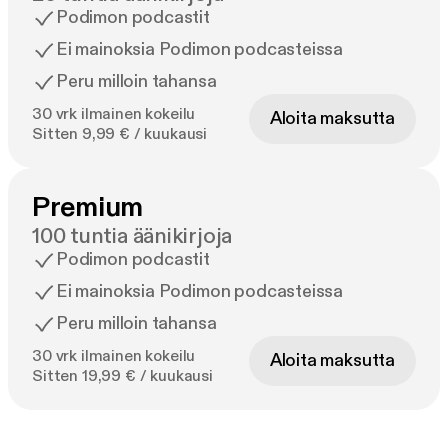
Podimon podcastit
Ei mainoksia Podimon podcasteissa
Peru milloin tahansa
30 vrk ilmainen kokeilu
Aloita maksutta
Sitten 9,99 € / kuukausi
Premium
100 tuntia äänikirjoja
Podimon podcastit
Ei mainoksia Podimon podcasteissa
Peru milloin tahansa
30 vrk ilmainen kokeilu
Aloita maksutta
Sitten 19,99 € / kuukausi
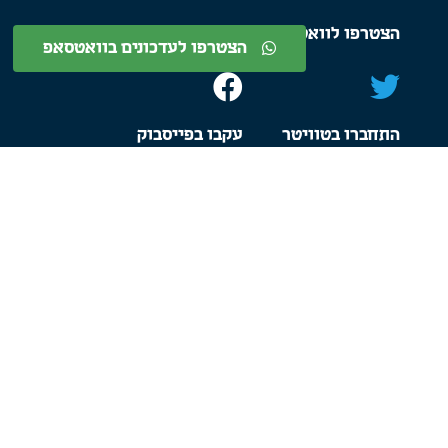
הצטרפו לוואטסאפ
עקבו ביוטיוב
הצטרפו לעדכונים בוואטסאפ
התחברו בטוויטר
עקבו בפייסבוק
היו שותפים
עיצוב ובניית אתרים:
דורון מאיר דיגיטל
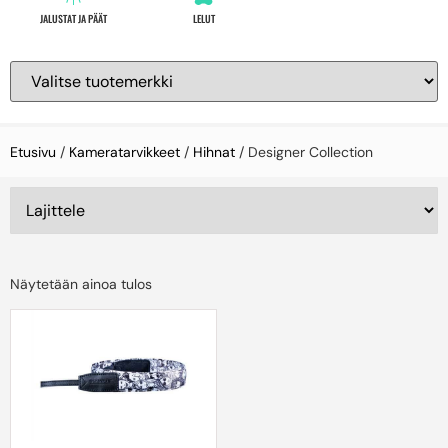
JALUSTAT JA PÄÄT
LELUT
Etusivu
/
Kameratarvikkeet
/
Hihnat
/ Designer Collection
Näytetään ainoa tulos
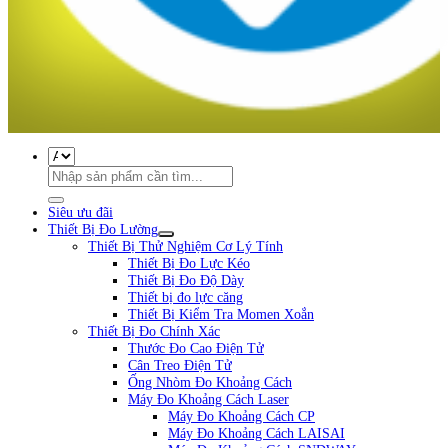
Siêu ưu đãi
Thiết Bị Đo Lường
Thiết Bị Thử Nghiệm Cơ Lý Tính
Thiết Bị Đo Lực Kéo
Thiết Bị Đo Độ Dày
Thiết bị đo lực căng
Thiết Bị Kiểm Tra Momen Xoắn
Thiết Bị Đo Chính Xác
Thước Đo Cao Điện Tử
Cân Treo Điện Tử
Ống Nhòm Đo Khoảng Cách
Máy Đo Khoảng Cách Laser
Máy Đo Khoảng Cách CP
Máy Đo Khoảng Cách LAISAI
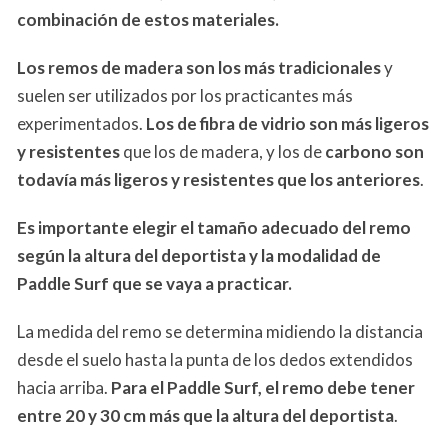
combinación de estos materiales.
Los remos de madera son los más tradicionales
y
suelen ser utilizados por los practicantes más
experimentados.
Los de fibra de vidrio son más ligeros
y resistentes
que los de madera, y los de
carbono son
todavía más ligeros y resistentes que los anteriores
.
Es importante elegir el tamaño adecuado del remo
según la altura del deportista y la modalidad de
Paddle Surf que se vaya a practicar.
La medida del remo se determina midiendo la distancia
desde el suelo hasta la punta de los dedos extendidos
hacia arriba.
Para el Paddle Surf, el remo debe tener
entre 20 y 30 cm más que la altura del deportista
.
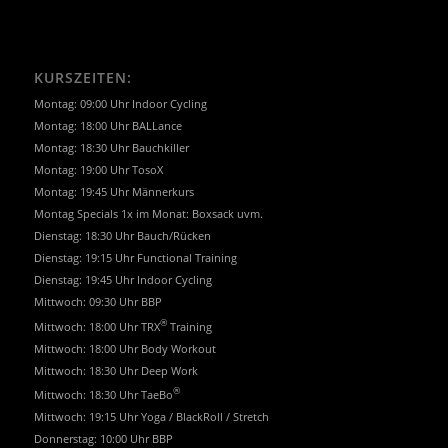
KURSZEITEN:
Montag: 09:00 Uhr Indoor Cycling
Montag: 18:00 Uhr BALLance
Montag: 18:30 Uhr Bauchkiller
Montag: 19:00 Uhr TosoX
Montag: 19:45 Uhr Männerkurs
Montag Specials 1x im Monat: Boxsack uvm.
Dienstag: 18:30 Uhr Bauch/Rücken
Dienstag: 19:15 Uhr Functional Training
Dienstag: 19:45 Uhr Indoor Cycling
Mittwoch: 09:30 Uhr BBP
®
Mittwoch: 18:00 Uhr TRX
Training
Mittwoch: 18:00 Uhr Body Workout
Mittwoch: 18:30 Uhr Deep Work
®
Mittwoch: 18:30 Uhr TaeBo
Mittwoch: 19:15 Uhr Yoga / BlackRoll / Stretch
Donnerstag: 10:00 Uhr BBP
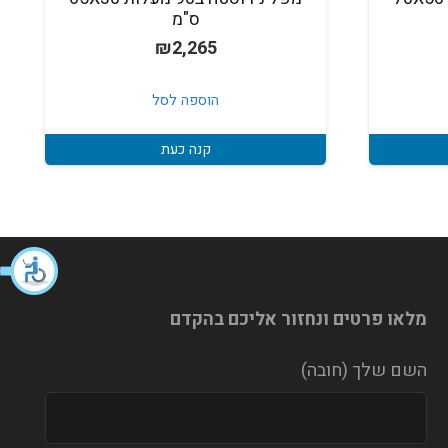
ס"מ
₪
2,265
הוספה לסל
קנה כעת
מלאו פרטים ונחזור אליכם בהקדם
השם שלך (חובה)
--------------------------------------------------
» **What to do**
From the data above, show each line that contains "resistentes".

» **Completed exercise**
y resistentes
todavía más ligeros y resistentes que los anteriores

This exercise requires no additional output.